A better analogy is homeostasis. Our body temperature is held (nearly) constant by counter-balance of shivering (when we get too cold) versus sweating (when we get too warm). This is an over-simplification, but correct in principle. Negative feedback cycles keep many quantitative variables steadily constant, and push these variables back toward their healthy amounts if these variables somehow get distorted. This is the most fundamental concept in Physiology. Luckily, no one succeeded in persuading physiologists that thermodynamics applies to stable counter-balances of active forces. Nobody even tried, that I know of. (But I would greatly appreciate being told about any examples of thermodynamics being mistakenly applied in physiology, or other fields.)
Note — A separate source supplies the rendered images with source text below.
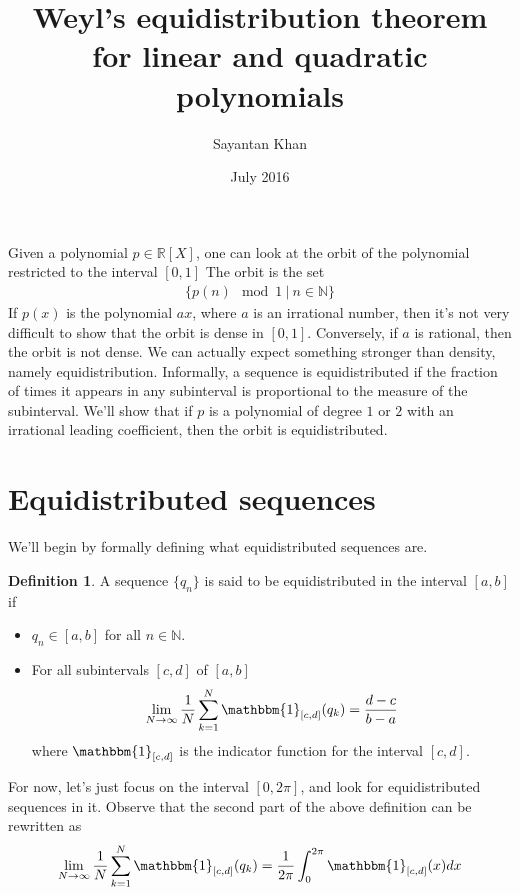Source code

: \documentclass[12pt]{article}
\title{Weyl's equidistribution theorem for linear and quadratic polynomials}
\author{Sayantan Khan}
\date{July 2016}
\theoremstyle{definition}
\newtheorem{defn}{Definition}[section]
\newcommand{\indi}{\mathbbm{1}}
\begin{document}
\maketitle

Given a polynomial $p \in \mathbb{R}[X]$, one can look at the orbit of the polynomial restricted to the interval $[0,1]$ The orbit is the set
\begin{align*}
    \{ p(n) \mod 1\ |\ n \in \mathbb{N} \}
\end{align*}
If $p(x)$ is the polynomial $ax$, where $a$ is an irrational number, then it's not very difficult to show that the orbit is dense in $[0,1]$. Conversely, if $a$ is rational, then the orbit is not dense. We can actually expect something stronger than density, namely equidistribution. Informally, a sequence is equidistributed if the fraction of times it appears in any subinterval is proportional to the measure of the subinterval. We'll show that if $p$ is a polynomial of degree $1$ or $2$ with an irrational leading coefficient, then the orbit is equidistributed.

\section{Equidistributed sequences}
We'll begin by formally defining what equidistributed sequences are.
\begin{defn}
    A sequence $\{q_n\}$ is said to be equidistributed in the interval $[a,b]$ if
    \begin{itemize}
        \item $q_n \in [a,b]$ for all $n \in \mathbb{N}$.
        \item For all subintervals $[c,d]$ of $[a,b]$
                \begin{align*}
                    \lim_{N \to \infty} \frac{1}{N} \sum_{k=1}^{N} \indi_{[c,d]}(q_k) = \frac{d-c}{b-a}
                \end{align*}
                where $\indi_{[c,d]}$ is the indicator function for the interval $[c,d]$.
    \end{itemize}
\end{defn}
For now, let's just focus on the interval $[0,2\pi]$, and look for equidistributed sequences in it. Observe that the second part of the above definition can be rewritten as
\begin{align}
    \lim\limits_{N \to \infty} \frac{1}{N} \sum_{k=1}^{N} \indi_{[c,d]}(q_k) = \frac{1}{2\pi} \int_{0}^{2\pi} \indi_{[c,d]}(x) dx \label{eq:6}
\end{align}
\end{document}
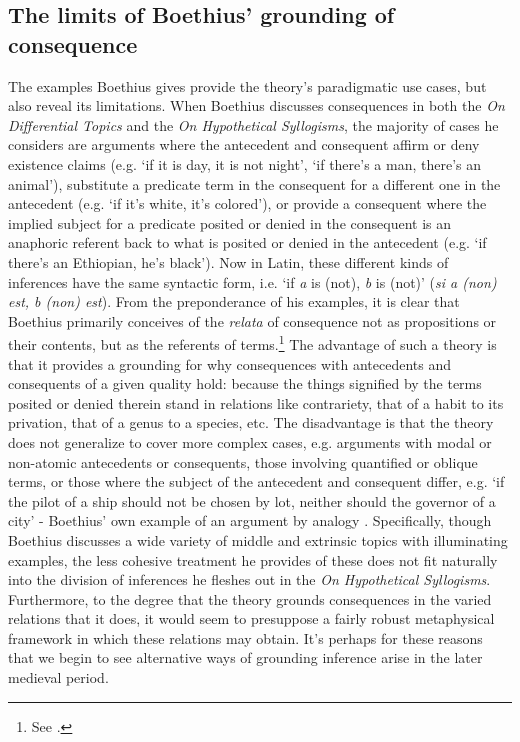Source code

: \documentclass[a4paper, 11pt]{article}
\begin{document}
\subsection{The limits of Boethius' grounding of consequence}
The examples Boethius gives provide the theory's paradigmatic use cases, but also reveal its limitations. When Boethius discusses consequences in both the \emph{On Differential Topics} and the \emph{On Hypothetical Syllogisms}, the majority of cases he considers are arguments where the antecedent and consequent affirm or deny existence claims (e.g. `if it is day, it is not night', `if there's a man, there's an animal'), substitute a predicate term in the consequent for a different one in the antecedent (e.g. `if it's white, it's colored'), or provide a consequent where the implied subject for a predicate posited or denied in the consequent is an anaphoric referent back to what is posited or denied in the antecedent (e.g. `if there's an Ethiopian, he's black'). Now in Latin, these different kinds of inferences have the same syntactic form, i.e.  `if \emph{a} is (not), \emph{b} is (not)' (\emph{si a (non) est, b (non) est}). From the preponderance of his examples, it is clear that Boethius primarily conceives of the \emph{relata} of consequence not as propositions or their contents, but as the referents of terms.\footnote{See \autocite{Martin2007,Bosman2018}.} The advantage of such a theory is that it provides a grounding for why consequences with antecedents and consequents of a given quality hold: because the things signified by the terms posited or denied therein stand in relations like contrariety, that of a habit to its privation, that of a genus to a species, etc. The disadvantage is that the theory does not generalize to cover more complex cases, e.g. arguments with modal or non-atomic antecedents or consequents, those involving quantified or oblique terms, or those where the subject of the antecedent and consequent differ, e.g. `if the pilot of a ship should not be chosen by lot, neither should the governor of a city' - Boethius' own example of an argument by analogy \autocite[1191A-B]{BDT}. Specifically, though Boethius discusses a wide variety of middle and extrinsic topics with illuminating examples, the less cohesive treatment he provides of these does not fit naturally into the division of inferences he fleshes out in the \emph{On Hypothetical Syllogisms}. Furthermore, to the degree that the theory grounds consequences in the varied relations that it does, it would seem to presuppose a fairly robust metaphysical framework in which these relations may obtain. It's perhaps for these reasons that we begin to see alternative ways of grounding inference arise in the later medieval period.
\end{document}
For reasons that I don't understand, nearly everyone assumes that only simple quantitative properties (scalars) can be held constant by negative feedback cycles. Actually, tensor variables and even shapes can be controlled and created by homeostatic mechanisms. This is called "Shape Homeostasis". All you need is counter-balances which change relative strength as functions of shape.
The word "Tensegrity" has also been applied to situations of engineering and bioengineering where counterbalances of tensions versus pressure maintain stability of structures. Buckminster Fuller (real first name Richard) invented the word and popularized this concept, but wasn't born quite soon enough to have invented either tents or suspension bridges. Donald Ingber is currently the major popularizer of applying tensegrity to explanations of cell shapes and tissue structures. (My spell checker still doesn't regard tensegrity as a word, however.) The January 1998 issue of Scientific American magazine explains the foundations of his ideas. He has some on-line videos that may also explain such things; If you find a good one, please tell me the URL.
Tensegrity is highly relevant to orthopedic surgery, and last fall the UNC Biology Dept. had an outstanding seminar on this subject by Dr. Steve Levin,
http://www.youtube.com/playlist?list=PL0A8DB4B74B8DAF44
http://www.biotensegrity.com/
These are not assigned reading for Biology 441, but are interesting and extremely relevant to biomechanics.